● **Work instruction**
A line below contains "cytoplasmic/membranous positivity is", and a later one contains "cancer stained with". Repeat both, with every line between them, exactly.

----

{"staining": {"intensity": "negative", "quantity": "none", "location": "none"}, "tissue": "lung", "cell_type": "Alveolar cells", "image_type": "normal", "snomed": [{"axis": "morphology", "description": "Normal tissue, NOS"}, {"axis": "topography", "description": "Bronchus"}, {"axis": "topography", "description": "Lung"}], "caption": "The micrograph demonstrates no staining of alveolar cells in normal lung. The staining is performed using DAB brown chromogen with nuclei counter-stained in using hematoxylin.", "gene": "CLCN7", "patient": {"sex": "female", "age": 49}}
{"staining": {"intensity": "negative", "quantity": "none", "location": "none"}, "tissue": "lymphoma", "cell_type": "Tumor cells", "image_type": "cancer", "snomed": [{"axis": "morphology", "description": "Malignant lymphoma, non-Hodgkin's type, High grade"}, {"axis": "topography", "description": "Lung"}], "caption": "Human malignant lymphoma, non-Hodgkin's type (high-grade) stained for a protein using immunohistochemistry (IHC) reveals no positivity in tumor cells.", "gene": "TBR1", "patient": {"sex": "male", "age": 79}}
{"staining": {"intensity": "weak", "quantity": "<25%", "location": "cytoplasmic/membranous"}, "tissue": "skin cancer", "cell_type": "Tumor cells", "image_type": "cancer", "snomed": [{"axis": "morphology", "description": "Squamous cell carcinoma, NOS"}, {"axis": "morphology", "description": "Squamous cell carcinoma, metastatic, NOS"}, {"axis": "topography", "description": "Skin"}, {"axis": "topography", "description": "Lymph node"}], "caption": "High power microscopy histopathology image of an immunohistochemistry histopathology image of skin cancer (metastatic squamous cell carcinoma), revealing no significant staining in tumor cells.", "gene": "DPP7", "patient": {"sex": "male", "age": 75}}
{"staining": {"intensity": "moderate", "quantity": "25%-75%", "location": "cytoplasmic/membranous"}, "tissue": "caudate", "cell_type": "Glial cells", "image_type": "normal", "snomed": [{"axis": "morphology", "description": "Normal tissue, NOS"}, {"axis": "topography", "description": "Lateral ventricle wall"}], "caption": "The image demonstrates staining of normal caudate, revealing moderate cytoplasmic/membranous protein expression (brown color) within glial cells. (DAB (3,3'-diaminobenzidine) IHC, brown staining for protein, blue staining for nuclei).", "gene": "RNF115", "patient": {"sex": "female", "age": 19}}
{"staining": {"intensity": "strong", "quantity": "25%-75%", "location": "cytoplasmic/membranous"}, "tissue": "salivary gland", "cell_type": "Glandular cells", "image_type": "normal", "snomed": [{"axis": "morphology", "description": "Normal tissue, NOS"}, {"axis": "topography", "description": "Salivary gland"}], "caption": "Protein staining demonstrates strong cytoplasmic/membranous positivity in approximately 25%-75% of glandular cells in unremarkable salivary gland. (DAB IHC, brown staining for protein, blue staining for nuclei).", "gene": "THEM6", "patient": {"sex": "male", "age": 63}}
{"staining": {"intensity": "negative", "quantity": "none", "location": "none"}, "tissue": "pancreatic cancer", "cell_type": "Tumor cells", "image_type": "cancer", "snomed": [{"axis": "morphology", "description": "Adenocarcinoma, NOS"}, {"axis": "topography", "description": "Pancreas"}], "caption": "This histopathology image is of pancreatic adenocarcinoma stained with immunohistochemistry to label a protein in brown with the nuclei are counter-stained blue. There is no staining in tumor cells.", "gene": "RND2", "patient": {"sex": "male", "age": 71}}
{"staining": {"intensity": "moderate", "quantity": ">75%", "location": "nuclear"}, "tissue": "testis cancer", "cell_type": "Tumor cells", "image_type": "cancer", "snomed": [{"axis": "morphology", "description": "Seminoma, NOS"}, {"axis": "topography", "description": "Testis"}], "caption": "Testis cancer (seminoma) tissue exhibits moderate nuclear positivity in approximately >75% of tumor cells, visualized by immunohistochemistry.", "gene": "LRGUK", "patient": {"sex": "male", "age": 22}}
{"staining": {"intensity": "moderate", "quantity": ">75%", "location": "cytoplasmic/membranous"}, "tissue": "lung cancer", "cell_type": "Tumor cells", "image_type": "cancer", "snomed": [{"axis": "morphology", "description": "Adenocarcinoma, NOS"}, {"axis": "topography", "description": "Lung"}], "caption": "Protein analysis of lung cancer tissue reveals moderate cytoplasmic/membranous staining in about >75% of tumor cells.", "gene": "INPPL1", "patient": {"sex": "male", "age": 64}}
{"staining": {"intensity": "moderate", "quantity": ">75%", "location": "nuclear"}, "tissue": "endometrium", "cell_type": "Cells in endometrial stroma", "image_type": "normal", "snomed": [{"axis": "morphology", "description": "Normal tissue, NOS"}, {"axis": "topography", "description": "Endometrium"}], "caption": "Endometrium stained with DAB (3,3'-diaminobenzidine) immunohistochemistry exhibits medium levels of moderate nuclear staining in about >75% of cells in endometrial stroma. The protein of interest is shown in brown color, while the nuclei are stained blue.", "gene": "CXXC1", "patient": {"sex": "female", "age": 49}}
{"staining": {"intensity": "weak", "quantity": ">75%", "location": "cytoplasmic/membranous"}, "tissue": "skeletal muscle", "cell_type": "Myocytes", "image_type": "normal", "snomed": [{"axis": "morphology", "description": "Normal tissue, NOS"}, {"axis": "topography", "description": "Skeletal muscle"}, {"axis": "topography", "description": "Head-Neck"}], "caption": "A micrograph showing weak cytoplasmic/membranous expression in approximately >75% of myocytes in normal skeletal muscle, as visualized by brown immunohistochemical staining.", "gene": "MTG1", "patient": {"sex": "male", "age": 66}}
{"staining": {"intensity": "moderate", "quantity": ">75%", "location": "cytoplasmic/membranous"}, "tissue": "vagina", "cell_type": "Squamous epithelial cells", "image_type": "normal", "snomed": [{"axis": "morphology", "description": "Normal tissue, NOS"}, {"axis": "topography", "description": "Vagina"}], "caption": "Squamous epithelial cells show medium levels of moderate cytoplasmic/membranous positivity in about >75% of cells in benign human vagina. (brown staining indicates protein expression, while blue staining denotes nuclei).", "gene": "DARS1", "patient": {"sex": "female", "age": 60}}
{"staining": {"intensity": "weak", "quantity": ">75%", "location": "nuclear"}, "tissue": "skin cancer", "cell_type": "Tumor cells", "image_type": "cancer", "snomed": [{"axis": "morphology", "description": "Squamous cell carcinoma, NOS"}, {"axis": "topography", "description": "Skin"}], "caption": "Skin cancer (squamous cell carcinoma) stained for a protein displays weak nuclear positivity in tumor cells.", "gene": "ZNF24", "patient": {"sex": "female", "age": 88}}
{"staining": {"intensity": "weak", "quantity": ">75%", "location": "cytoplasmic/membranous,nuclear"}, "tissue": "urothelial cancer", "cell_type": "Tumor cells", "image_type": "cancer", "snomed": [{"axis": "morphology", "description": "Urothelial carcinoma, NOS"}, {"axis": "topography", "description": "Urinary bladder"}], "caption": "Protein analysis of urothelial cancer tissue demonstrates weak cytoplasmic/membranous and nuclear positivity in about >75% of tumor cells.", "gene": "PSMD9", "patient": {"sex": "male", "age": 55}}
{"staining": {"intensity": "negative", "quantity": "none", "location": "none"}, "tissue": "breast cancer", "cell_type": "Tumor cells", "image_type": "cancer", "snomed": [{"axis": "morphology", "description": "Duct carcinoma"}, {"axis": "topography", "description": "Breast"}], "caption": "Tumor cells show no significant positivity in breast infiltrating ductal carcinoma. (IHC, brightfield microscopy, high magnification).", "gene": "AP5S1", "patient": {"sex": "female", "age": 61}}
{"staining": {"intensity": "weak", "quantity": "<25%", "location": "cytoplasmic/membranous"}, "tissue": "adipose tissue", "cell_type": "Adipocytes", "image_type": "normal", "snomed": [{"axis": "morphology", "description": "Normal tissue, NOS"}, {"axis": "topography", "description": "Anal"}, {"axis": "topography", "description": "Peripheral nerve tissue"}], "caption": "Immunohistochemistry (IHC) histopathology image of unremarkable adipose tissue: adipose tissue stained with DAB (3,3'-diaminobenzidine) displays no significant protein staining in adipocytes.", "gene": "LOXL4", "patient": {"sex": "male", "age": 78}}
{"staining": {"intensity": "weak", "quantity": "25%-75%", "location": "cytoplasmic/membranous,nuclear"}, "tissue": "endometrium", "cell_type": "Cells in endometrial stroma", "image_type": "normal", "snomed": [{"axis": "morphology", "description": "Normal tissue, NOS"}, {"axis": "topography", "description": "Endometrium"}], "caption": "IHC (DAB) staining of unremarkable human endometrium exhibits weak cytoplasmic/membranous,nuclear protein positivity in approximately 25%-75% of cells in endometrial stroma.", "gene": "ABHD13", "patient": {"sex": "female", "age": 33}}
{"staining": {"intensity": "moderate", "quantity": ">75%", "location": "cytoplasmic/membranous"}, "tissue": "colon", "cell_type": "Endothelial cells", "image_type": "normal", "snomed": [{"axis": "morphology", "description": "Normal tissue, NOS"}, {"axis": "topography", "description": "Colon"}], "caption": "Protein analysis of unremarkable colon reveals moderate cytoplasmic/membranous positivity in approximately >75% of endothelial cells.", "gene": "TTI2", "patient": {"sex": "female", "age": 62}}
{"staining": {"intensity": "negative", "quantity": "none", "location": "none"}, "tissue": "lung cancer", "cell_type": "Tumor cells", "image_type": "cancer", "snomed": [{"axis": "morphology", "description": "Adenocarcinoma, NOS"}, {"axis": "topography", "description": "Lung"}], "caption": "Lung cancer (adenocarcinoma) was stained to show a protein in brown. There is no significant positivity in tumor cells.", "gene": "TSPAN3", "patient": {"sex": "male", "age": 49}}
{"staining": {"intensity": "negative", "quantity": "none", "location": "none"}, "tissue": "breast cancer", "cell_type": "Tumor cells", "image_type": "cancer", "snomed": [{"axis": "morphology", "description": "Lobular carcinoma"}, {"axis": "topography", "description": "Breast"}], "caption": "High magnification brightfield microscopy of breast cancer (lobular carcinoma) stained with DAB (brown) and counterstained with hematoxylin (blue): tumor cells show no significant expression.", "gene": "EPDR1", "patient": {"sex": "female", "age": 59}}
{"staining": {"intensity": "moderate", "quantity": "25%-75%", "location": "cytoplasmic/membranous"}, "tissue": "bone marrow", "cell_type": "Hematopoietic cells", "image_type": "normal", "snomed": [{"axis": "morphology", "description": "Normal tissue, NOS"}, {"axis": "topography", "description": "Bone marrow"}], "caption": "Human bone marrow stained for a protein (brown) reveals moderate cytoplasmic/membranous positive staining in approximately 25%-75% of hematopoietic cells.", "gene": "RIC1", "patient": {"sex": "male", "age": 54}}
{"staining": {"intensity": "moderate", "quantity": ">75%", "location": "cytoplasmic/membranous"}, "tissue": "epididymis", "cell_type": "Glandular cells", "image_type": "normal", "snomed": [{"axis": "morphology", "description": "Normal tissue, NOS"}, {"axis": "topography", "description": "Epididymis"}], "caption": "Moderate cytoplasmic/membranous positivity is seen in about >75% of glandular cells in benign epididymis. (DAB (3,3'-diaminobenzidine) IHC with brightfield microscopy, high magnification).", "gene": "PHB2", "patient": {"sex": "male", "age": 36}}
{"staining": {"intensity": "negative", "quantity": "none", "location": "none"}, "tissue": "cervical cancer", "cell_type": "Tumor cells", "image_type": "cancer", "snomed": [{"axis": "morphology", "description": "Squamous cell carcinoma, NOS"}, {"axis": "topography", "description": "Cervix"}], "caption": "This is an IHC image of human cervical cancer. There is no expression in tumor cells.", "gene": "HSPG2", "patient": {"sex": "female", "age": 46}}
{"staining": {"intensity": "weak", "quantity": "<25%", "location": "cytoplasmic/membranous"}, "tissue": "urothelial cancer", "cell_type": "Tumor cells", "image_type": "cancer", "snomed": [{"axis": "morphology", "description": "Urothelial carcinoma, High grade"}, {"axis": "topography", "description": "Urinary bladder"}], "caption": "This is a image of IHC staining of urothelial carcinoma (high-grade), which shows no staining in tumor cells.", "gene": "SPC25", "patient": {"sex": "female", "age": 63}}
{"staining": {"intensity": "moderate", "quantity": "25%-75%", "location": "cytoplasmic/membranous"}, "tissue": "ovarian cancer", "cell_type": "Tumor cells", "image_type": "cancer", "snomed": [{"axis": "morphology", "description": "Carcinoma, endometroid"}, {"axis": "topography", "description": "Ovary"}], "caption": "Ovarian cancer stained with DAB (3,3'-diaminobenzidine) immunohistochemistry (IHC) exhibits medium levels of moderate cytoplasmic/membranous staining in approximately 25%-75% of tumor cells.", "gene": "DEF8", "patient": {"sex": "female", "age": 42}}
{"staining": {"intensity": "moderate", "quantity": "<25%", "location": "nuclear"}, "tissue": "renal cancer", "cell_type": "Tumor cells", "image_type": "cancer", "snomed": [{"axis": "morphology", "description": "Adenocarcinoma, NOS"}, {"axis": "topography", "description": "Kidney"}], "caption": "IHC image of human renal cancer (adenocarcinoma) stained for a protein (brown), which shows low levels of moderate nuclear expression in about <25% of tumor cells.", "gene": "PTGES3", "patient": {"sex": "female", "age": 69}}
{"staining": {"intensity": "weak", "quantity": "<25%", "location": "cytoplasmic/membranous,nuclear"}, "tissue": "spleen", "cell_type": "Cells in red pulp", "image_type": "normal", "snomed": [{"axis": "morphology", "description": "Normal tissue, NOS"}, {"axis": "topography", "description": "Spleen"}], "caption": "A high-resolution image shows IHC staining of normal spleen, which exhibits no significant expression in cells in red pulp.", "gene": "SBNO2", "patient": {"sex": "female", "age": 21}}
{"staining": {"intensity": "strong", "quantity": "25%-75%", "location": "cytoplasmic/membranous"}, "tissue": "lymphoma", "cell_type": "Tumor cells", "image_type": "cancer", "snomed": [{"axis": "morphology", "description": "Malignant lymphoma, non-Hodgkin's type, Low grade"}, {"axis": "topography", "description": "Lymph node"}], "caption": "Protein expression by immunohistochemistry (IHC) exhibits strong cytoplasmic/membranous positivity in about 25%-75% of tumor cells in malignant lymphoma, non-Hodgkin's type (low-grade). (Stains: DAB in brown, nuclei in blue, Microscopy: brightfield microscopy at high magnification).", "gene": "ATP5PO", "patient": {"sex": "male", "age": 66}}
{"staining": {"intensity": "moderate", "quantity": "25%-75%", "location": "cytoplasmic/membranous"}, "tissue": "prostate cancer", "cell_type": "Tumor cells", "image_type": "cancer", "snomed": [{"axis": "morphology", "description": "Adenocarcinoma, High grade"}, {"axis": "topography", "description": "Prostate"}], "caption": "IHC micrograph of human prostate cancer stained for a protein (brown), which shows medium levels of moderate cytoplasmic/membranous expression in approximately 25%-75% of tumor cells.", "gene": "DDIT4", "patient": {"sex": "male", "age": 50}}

----

● **Result of the task**
{"staining": {"intensity": "moderate", "quantity": ">75%", "location": "cytoplasmic/membranous"}, "tissue": "epididymis", "cell_type": "Glandular cells", "image_type": "normal", "snomed": [{"axis": "morphology", "description": "Normal tissue, NOS"}, {"axis": "topography", "description": "Epididymis"}], "caption": "Moderate cytoplasmic/membranous positivity is seen in about >75% of glandular cells in benign epididymis. (DAB (3,3'-diaminobenzidine) IHC with brightfield microscopy, high magnification).", "gene": "PHB2", "patient": {"sex": "male", "age": 36}}
{"staining": {"intensity": "negative", "quantity": "none", "location": "none"}, "tissue": "cervical cancer", "cell_type": "Tumor cells", "image_type": "cancer", "snomed": [{"axis": "morphology", "description": "Squamous cell carcinoma, NOS"}, {"axis": "topography", "description": "Cervix"}], "caption": "This is an IHC image of human cervical cancer. There is no expression in tumor cells.", "gene": "HSPG2", "patient": {"sex": "female", "age": 46}}
{"staining": {"intensity": "weak", "quantity": "<25%", "location": "cytoplasmic/membranous"}, "tissue": "urothelial cancer", "cell_type": "Tumor cells", "image_type": "cancer", "snomed": [{"axis": "morphology", "description": "Urothelial carcinoma, High grade"}, {"axis": "topography", "description": "Urinary bladder"}], "caption": "This is a image of IHC staining of urothelial carcinoma (high-grade), which shows no staining in tumor cells.", "gene": "SPC25", "patient": {"sex": "female", "age": 63}}
{"staining": {"intensity": "moderate", "quantity": "25%-75%", "location": "cytoplasmic/membranous"}, "tissue": "ovarian cancer", "cell_type": "Tumor cells", "image_type": "cancer", "snomed": [{"axis": "morphology", "description": "Carcinoma, endometroid"}, {"axis": "topography", "description": "Ovary"}], "caption": "Ovarian cancer stained with DAB (3,3'-diaminobenzidine) immunohistochemistry (IHC) exhibits medium levels of moderate cytoplasmic/membranous staining in approximately 25%-75% of tumor cells.", "gene": "DEF8", "patient": {"sex": "female", "age": 42}}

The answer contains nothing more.